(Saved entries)
------------------------------------------------

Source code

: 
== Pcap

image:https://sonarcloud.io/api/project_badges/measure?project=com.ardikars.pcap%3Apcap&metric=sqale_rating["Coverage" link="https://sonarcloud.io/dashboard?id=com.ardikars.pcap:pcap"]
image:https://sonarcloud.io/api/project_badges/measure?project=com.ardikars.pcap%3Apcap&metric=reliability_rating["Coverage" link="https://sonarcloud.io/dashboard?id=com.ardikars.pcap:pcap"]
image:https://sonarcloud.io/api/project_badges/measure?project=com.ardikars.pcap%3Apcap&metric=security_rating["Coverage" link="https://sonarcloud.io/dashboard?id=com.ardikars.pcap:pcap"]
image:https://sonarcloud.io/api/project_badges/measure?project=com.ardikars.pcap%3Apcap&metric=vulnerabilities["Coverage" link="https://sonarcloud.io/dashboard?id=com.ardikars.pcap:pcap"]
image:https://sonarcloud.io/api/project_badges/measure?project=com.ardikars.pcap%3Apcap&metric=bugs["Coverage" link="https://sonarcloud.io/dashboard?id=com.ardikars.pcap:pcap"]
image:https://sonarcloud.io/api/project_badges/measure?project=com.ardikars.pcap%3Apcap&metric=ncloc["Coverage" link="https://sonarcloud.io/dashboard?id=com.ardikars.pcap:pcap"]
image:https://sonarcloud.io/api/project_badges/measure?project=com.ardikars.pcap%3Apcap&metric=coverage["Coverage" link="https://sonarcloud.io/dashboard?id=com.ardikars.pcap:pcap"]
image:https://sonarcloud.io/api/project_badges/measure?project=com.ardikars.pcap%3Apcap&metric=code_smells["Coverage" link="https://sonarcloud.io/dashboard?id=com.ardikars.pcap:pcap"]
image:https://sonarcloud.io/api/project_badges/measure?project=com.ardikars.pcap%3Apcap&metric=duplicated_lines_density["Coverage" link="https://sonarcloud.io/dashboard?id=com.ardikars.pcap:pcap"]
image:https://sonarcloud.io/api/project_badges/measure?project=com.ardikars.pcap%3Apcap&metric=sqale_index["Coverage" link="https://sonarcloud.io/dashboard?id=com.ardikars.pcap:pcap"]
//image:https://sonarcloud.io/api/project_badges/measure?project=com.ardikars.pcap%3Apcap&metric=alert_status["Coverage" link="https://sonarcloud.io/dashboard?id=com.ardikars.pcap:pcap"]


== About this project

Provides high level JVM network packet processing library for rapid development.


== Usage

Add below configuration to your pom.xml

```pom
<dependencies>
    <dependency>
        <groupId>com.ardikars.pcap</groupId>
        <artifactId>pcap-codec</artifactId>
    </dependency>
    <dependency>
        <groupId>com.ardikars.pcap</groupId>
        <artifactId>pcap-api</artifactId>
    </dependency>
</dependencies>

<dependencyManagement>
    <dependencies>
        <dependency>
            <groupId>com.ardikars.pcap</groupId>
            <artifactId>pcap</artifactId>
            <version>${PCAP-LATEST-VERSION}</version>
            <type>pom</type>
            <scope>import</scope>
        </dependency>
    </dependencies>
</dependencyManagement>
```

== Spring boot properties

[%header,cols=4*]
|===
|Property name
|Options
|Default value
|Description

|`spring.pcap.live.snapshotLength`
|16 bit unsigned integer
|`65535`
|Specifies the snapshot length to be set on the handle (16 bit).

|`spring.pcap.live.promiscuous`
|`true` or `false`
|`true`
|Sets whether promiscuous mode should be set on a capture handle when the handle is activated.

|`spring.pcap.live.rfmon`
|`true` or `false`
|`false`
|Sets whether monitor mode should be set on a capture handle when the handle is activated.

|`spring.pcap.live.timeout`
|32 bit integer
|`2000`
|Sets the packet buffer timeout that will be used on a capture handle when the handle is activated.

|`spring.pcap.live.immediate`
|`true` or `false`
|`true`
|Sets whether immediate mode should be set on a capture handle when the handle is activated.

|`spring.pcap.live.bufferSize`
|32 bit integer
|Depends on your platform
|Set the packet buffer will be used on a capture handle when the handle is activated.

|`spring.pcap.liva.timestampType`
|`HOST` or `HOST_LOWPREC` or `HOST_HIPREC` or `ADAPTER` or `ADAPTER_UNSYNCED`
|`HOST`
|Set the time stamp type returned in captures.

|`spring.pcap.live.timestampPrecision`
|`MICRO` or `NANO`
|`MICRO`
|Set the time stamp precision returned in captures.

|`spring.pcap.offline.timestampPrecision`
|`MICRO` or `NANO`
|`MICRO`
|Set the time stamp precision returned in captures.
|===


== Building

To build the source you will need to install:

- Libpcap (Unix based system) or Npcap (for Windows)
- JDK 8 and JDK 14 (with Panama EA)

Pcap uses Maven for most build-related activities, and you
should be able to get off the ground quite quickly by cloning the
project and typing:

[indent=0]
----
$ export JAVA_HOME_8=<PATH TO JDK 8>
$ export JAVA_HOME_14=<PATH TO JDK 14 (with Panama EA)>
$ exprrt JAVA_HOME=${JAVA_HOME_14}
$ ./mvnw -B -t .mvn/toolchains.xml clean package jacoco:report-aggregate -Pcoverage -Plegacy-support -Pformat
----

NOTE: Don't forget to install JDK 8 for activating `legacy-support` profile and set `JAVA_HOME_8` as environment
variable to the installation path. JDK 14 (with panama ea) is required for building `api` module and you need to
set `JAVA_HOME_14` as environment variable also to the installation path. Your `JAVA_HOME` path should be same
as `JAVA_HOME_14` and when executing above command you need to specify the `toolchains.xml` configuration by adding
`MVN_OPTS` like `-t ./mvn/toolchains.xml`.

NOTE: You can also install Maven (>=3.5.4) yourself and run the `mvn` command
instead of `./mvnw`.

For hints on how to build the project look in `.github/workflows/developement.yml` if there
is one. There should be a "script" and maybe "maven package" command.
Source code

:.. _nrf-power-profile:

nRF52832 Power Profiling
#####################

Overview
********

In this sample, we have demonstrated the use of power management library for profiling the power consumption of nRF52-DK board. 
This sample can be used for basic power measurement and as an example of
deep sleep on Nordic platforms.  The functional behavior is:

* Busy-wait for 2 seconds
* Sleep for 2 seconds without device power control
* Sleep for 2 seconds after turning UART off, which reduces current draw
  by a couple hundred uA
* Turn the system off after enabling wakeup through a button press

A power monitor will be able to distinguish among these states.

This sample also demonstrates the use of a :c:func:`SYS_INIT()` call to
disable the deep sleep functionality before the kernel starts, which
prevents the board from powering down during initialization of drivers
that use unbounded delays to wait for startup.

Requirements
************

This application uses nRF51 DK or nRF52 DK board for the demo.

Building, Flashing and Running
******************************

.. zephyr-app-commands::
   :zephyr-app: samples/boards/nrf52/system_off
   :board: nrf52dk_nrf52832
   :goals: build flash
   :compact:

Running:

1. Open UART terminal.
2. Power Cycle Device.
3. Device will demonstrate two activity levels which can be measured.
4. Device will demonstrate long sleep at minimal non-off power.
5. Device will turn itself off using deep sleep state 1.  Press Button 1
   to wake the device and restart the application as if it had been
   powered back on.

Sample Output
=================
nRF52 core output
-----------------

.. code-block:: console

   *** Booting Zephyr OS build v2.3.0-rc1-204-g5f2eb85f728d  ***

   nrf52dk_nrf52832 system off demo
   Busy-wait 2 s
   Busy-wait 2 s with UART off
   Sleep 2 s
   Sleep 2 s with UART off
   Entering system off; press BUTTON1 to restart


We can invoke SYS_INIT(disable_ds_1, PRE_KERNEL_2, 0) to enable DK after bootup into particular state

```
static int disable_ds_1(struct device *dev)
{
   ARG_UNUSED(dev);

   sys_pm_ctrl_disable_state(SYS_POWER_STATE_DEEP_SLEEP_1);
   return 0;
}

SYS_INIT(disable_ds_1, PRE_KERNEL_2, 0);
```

------------------------------------------------

**Work instructions**
Reproduce exactly, with nothing added, the lines from the one that contains "nRF52 core output" to the end of the data.

**Solution for this problem**
nRF52 core output
-----------------

.. code-block:: console

   *** Booting Zephyr OS build v2.3.0-rc1-204-g5f2eb85f728d  ***

   nrf52dk_nrf52832 system off demo
   Busy-wait 2 s
   Busy-wait 2 s with UART off
   Sleep 2 s
   Sleep 2 s with UART off
   Entering system off; press BUTTON1 to restart


We can invoke SYS_INIT(disable_ds_1, PRE_KERNEL_2, 0) to enable DK after bootup into particular state

```
static int disable_ds_1(struct device *dev)
{
   ARG_UNUSED(dev);

   sys_pm_ctrl_disable_state(SYS_POWER_STATE_DEEP_SLEEP_1);
   return 0;
}

SYS_INIT(disable_ds_1, PRE_KERNEL_2, 0);
```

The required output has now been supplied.